History of Ancient Woodbury, Connecticut, from the First Indian Deed in 1659 to 1854: Including the Present Towns of Washington, Southbury, Bethlem, Roxbury, and a Part of Oxford and Middlebury.
First Edition of William Cothren's History of Ancient Woodbury Vol. II; Inscribed by Roger M. Sherman to Ellen Sherman
History of Ancient Woodbury, Connecticut, from the First Indian Deed in 1659 to 1854: Including the Present Towns of Washington, Southbury, Bethlem, Roxbury, and a Part of Oxford and Middlebury.
COTHREN, William [William Tecumseh Sherman].
$1,200.00
Item Number: 145760
Waterbury, Connecticut: Bronson Brothers, 1854.

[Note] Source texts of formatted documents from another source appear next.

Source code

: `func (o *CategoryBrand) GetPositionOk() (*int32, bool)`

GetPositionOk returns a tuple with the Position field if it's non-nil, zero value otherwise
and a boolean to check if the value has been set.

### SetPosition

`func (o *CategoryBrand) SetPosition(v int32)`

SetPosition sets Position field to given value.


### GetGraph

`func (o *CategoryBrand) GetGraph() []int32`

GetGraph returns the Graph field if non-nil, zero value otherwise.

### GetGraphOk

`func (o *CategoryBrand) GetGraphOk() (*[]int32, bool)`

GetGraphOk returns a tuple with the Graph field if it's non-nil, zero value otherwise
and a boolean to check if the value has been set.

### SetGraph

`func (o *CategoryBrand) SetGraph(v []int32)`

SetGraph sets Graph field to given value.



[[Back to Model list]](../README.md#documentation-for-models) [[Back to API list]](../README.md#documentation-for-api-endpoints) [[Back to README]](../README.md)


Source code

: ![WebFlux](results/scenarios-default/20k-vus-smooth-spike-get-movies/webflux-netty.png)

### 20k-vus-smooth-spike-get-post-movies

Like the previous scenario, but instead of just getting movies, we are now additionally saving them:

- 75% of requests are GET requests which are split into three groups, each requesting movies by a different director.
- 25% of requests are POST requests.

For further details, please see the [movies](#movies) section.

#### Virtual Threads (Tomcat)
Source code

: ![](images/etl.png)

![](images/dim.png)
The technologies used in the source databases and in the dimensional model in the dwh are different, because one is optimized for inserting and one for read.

Second volume of the first edition of this history of Ancient Woodbury, the location of the Sherman family’s initial establishment in early 1673; from the library of General William Tecumseh Sherman. Octavo, original publisher’s cloth, illustrated with coats of arms from the Graham and Sherman family. General Sherman and his son Philemon Tecumseh Sherman’s bookplates to the front pastedown. Presentation copy, inscribed by Roger M. Sherman on the flyleaf to Ellen Sherman, “Mrs. General Sherman with the compliments of Roger M. Sherman.” The recipient, Eleanor Boyle Ewing Sherman was the wife of General William Tecumseh Sherman and a prominent pro-Union figure before and during the Civil War. The inscriber was likely a descendant of the Founding Father Roger Sherman, the only person to sign all four great state papers of the United States: the Continental Association, the Declaration of Independence, the Articles of Confederation, and the Constitution. In very good condition.
General Sherman’s library was inherited by P. T. Sherman, who transferred the library to his niece, Eleanor Sherman Fitch, the granddaughter of General Sherman through his eldest daughter, Maria “Minnie” Ewing Sherman Fitch, before he died. Until now, this book was held at the family estate in Washington County, Pennsylvania.